C’est la première fois que Tara sillonnera les côtes de l’Afrique centrale et occidentale. Les équipes s’intéressent à l’influence de cinq grands fleuves, comme le Congo ou le Niger en termes de nutriments mais aussi de microplastiques. Afin de déterminer comment le microbiome se comporte dans un environnement changeant, les équipes de Tara multiplieront les prélèvements dans des milieux variés ou le long de phénomènes localisés : zones pauvres en oxygène, remontées de nutriments, gradients de température... "Le microbiome est très sensible aux variations de son milieu de vie, qu’il s’agisse d’introduction de polluants ou de variations de la température de l’eau", décrit Daniele Iudicone, co-directeur scientifique de la mission et chercheur à la Station Zoologique de Naples.

Les micro-organismes seront collectés grâce à des filets de différentes tailles de maille immergés jusqu’à 1000 mètres de profondeur ainsi que via les bouteilles Niskin de la rosette, comme lors des précédentes missions de la goëlette. Mise à l’eau depuis le pont arrière du voilier, cette structure d’aluminium de 250 kilos s’enfonce verticalement dans la colonne d’eau et prélève jusqu’à dix échantillons par plongée, chacune des dix bouteilles pouvant se refermer à une profondeur donnée. La rosette mesure également en continu de nombreux paramètres physico-chimiques : pression, température, conductivité de l’eau, taux d’oxygène, etc.



La rosette de prélèvement des micro-organismes marins. Crédit Marin Le Roux/ polaRyse/ Expédition Tara

Un filet spécial, le Manta

"D’autres éléments seront également mesurés à partir de la surface, comme la quantité de lumière, les caractéristiques des courants ou encore la présence d’éléments nutritifs présents en faibles quantités dans l’environnement mais particulièrement importants pour la vie marine, comme le fer ou le cobalt", précise Daniele Iudicone. Enfin, les microplastiques et les micro-organismes qui leurs sont associés seront collectés à la surface via un filet spécifique, le Manta, ainsi que dans les airs par des capteurs perchés à plusieurs dizaines de mètres de hauteur. Une fois tous ses prélèvements réalisés, les analyses seront effectuées par les équipes partenaires à terre. Comme pour les précédentes grandes expéditions de la Fondation Tara Océan, cette lourde tâche reviendra au Génoscope, centre national de séquençage situé à Évry.
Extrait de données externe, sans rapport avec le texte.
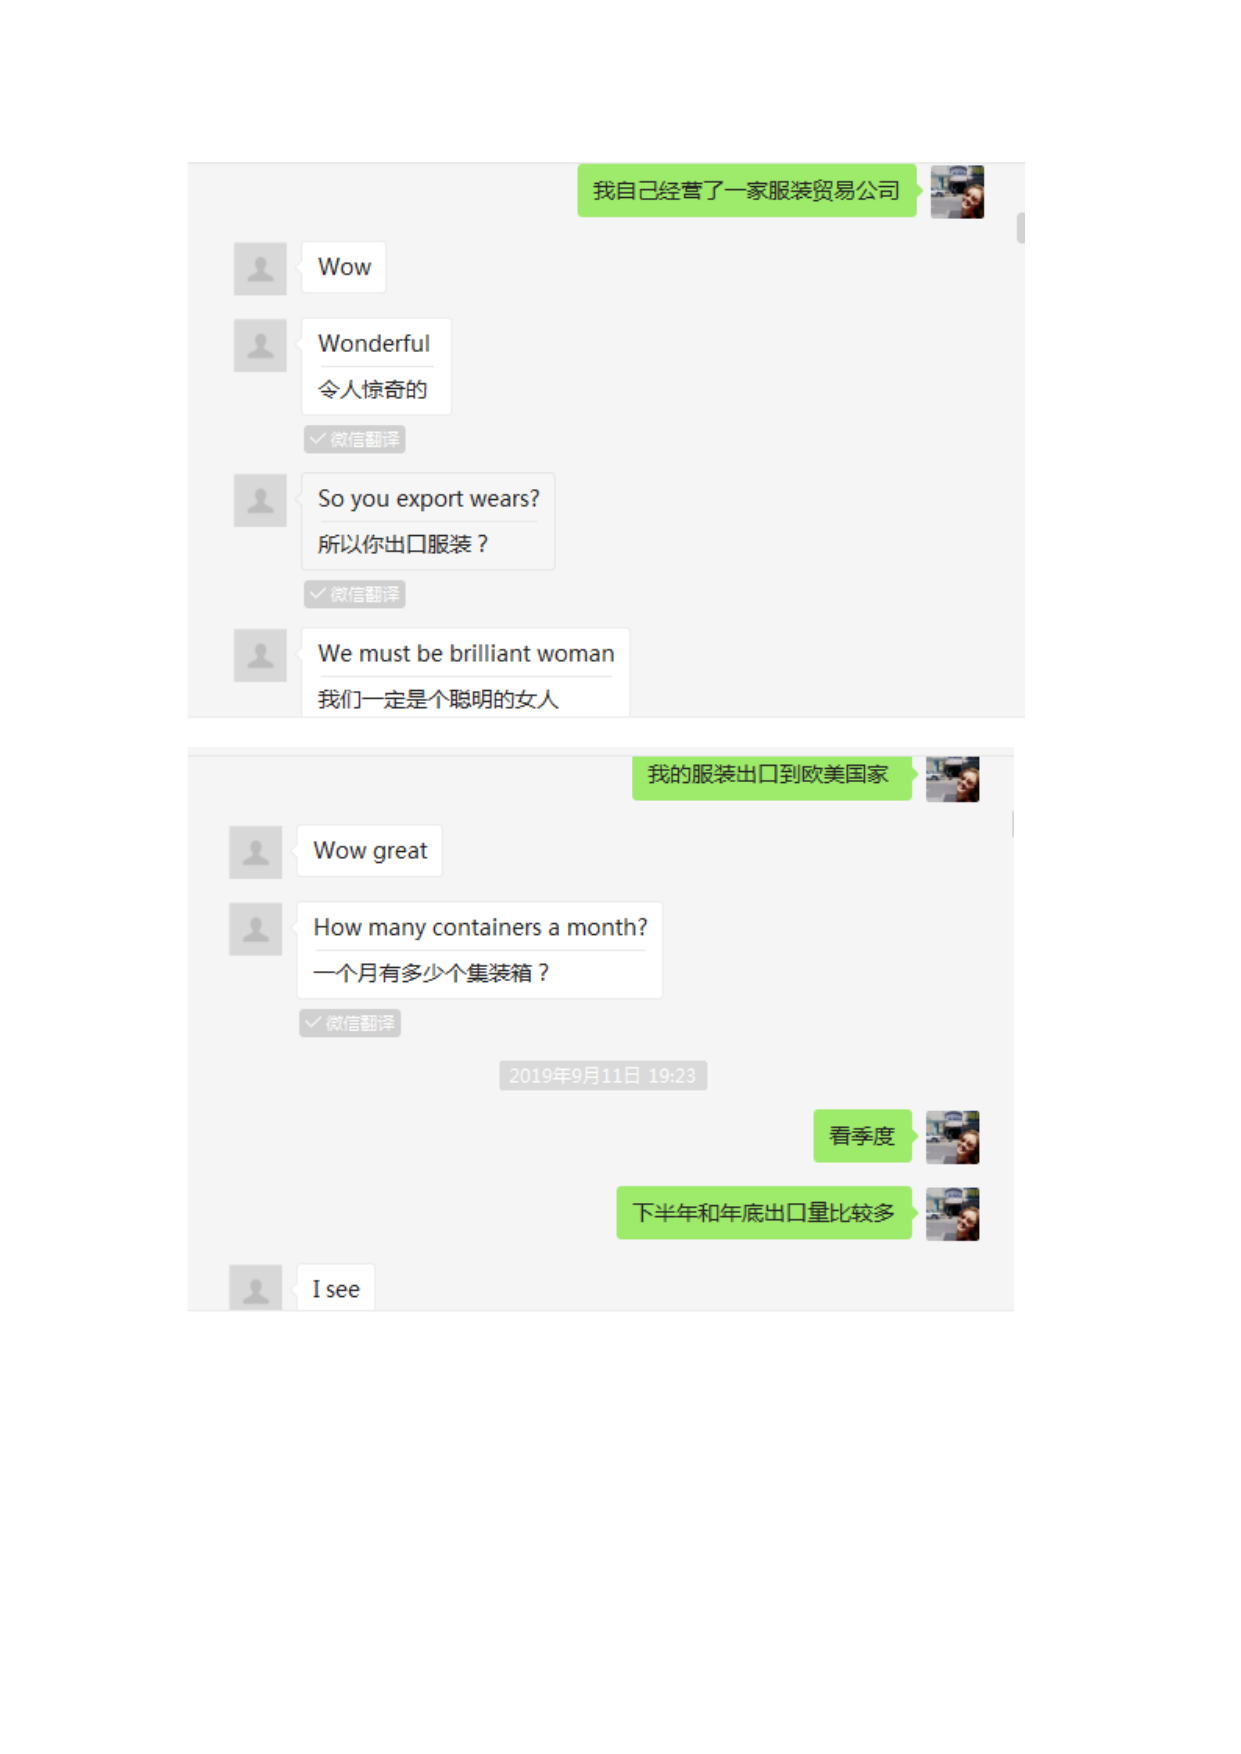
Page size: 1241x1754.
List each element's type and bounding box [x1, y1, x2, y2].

picture [187, 747, 1014, 1318]
picture [187, 162, 1025, 726]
"Nous prenons en charge le traitement, le séquençage et les premières analyses bio-informatiques, selon des protocoles désormais bien rodés depuis plus de dix ans", rappelle Patrick Wincker, le directeur du Genoscope/CEA. Impossible bien sûr d’étudier séparément chaque organisme collecté dans chaque échantillon – issu d’une bouteille de la rosette, d’un trait de filet à plancton ou d’une "pêche aux microplastiques". Le séquençage se fait sur la totalité d’un échantillon, permettant d’obtenir des informations sur la communauté microbienne dans son ensemble : quels organismes sont présents, quels gènes possèdent-ils, quelles protéines produisent-ils, etc.
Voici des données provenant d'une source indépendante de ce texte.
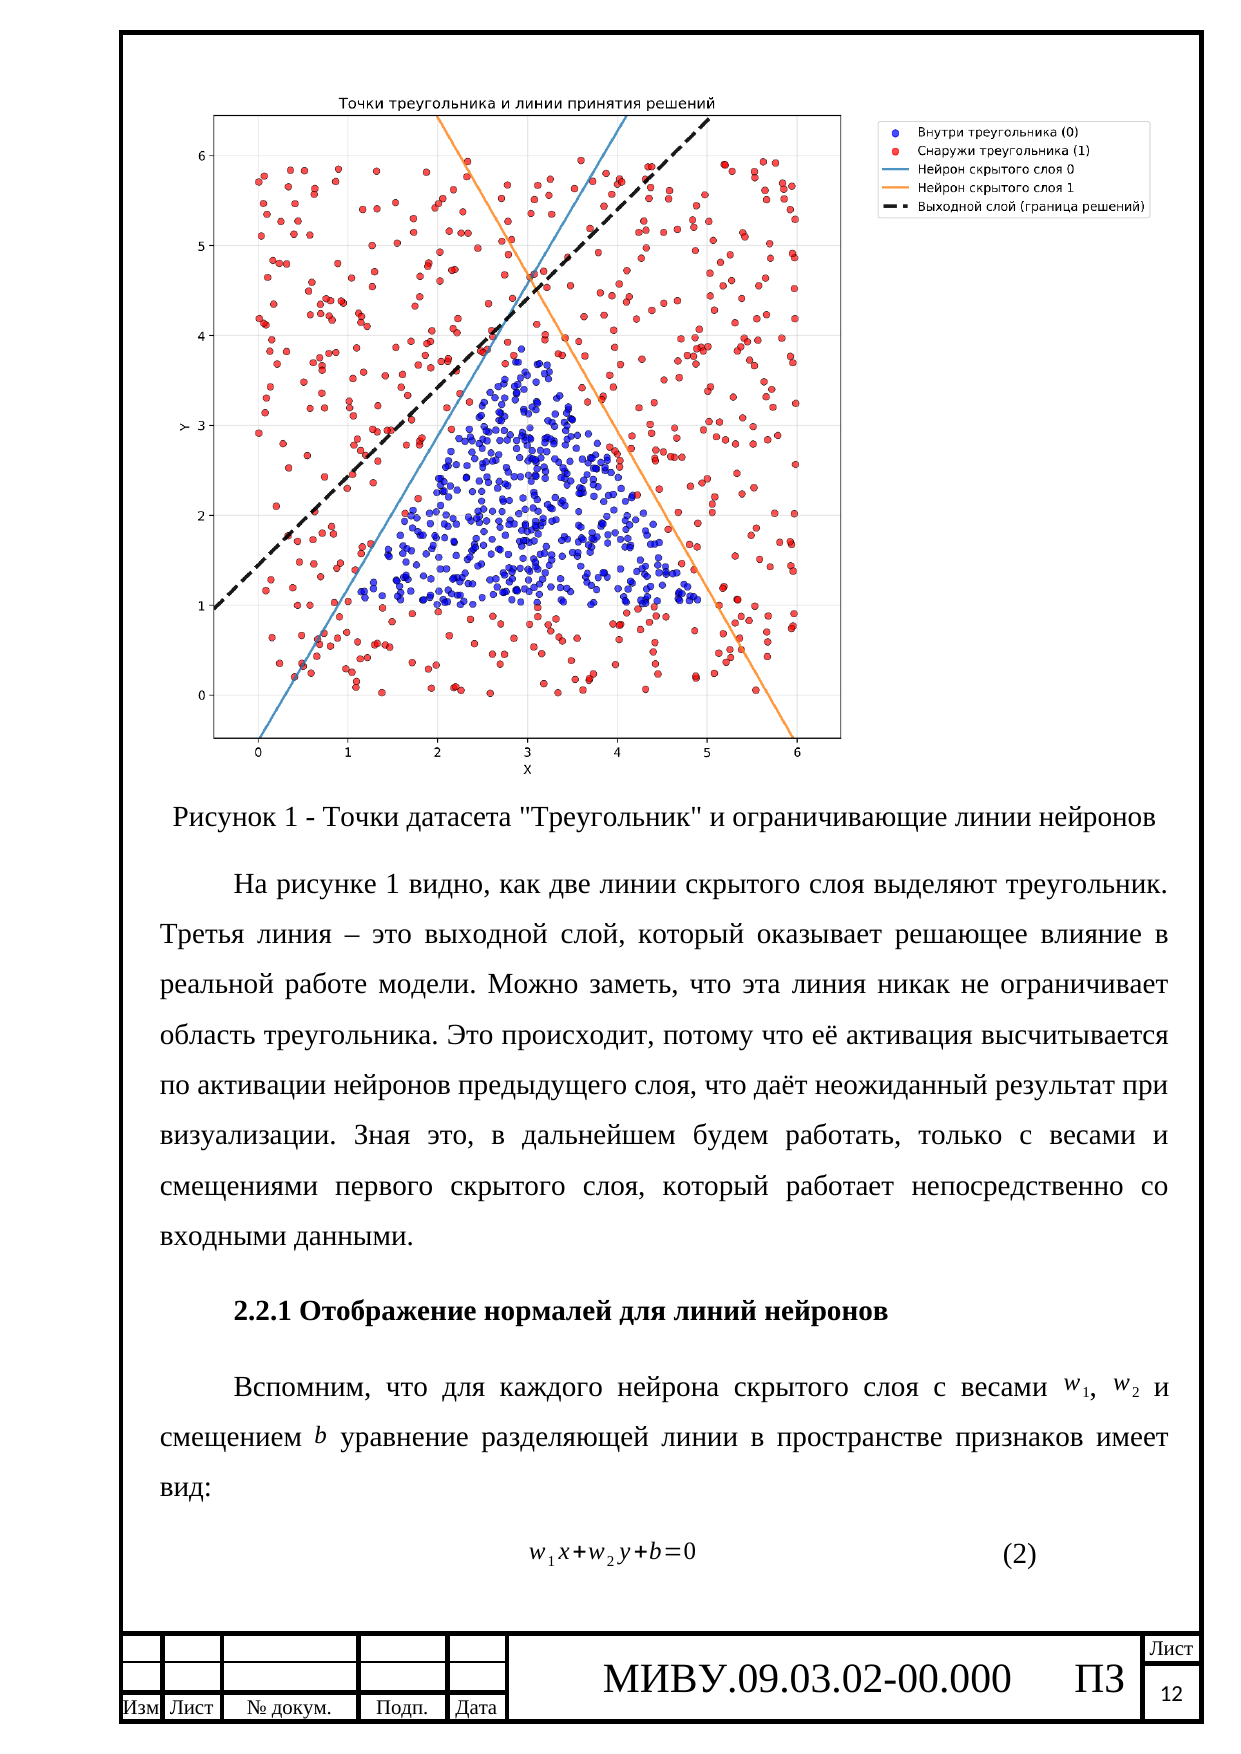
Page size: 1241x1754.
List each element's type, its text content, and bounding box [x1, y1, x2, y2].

text 2.2.1 Отображение нормалей для линий нейронов [159, 1293, 1169, 1327]
text Вспомним, что для каждого нейрона скрытого слоя с весами , и смещением уравнение разделяющей линии в пространстве признаков имеет вид: [159, 1369, 1169, 1503]
text На рисунке 1 видно, как две линии скрытого слоя выделяют треугольник. Третья линия – это выходной слой, который оказывает решающее влияние в реальной работе модели. Можно заметь, что эта линия никак не ограничивает область треугольника. Это происходит, потому что её активация высчитывается по активации нейронов предыдущего слоя, что даёт неожиданный результат при визуализации. Зная это, в дальнейшем будем работать, только с весами и смещениями первого скрытого слоя, который работает непосредственно со входными данными. [159, 866, 1169, 1252]
text Рисунок 1 - Точки датасета "Треугольник" и ограничивающие линии нейронов [159, 799, 1169, 832]
picture [171, 88, 1158, 785]
text (2) [455, 1536, 1169, 1571]
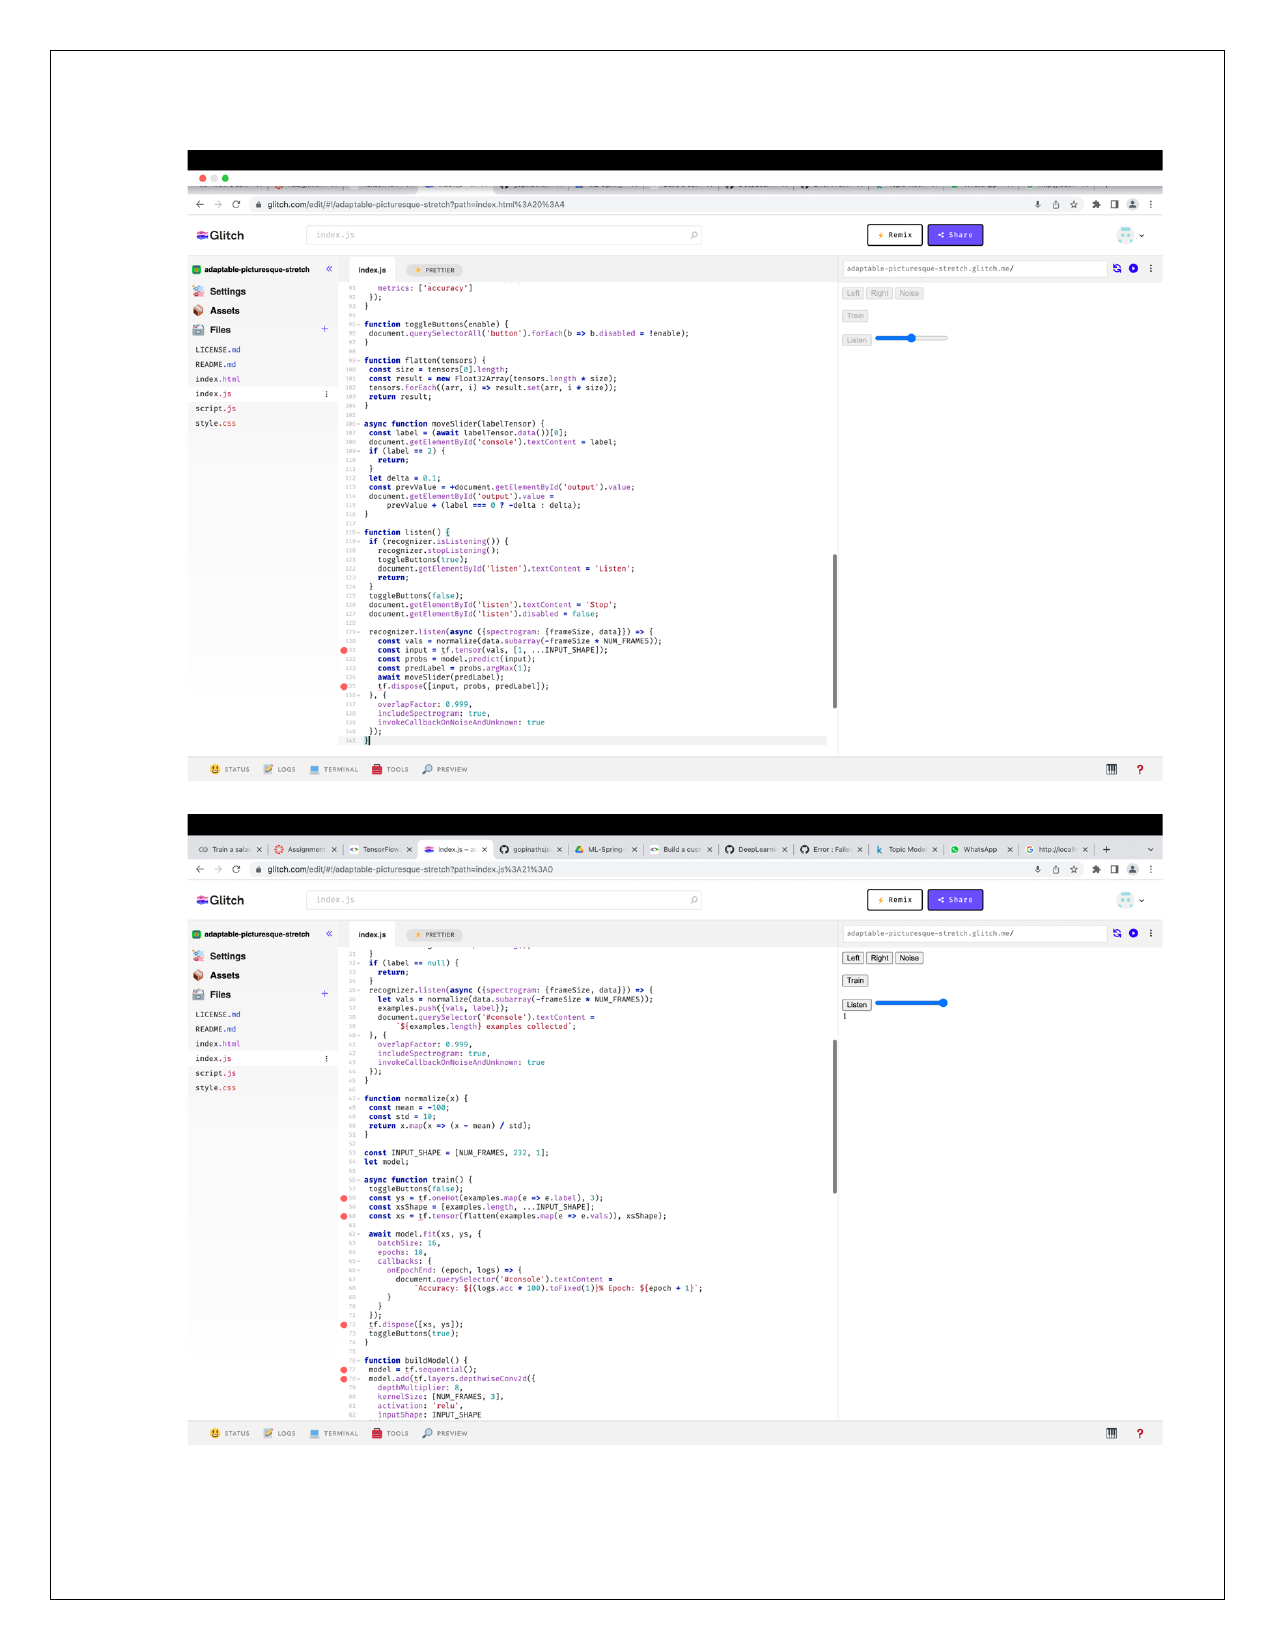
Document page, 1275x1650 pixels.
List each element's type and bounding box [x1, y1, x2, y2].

picture [187, 814, 1163, 1445]
picture [187, 150, 1163, 781]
"Par rapport à la mission Tara Océans qui avait permis de collecter du plancton sur tous les océans du globe, nous allons travailler sur des zones maritimes plus restreintes, mais avec plus d’échantillons", reprend le directeur du Genoscope. "Cela nous permettra de faire des analyses plus profondes, pour comprendre à une échelle beaucoup plus fine ce que font ces micro-organismes dans des situations particulières". Pour Daniele Iudicone, “les réponses apportées par cette mission devraient s’avérer particulièrement utiles pour améliorer les modèles de prévision climatique qui tentent d’évaluer l’évolution du climat à plus ou moins long terme”.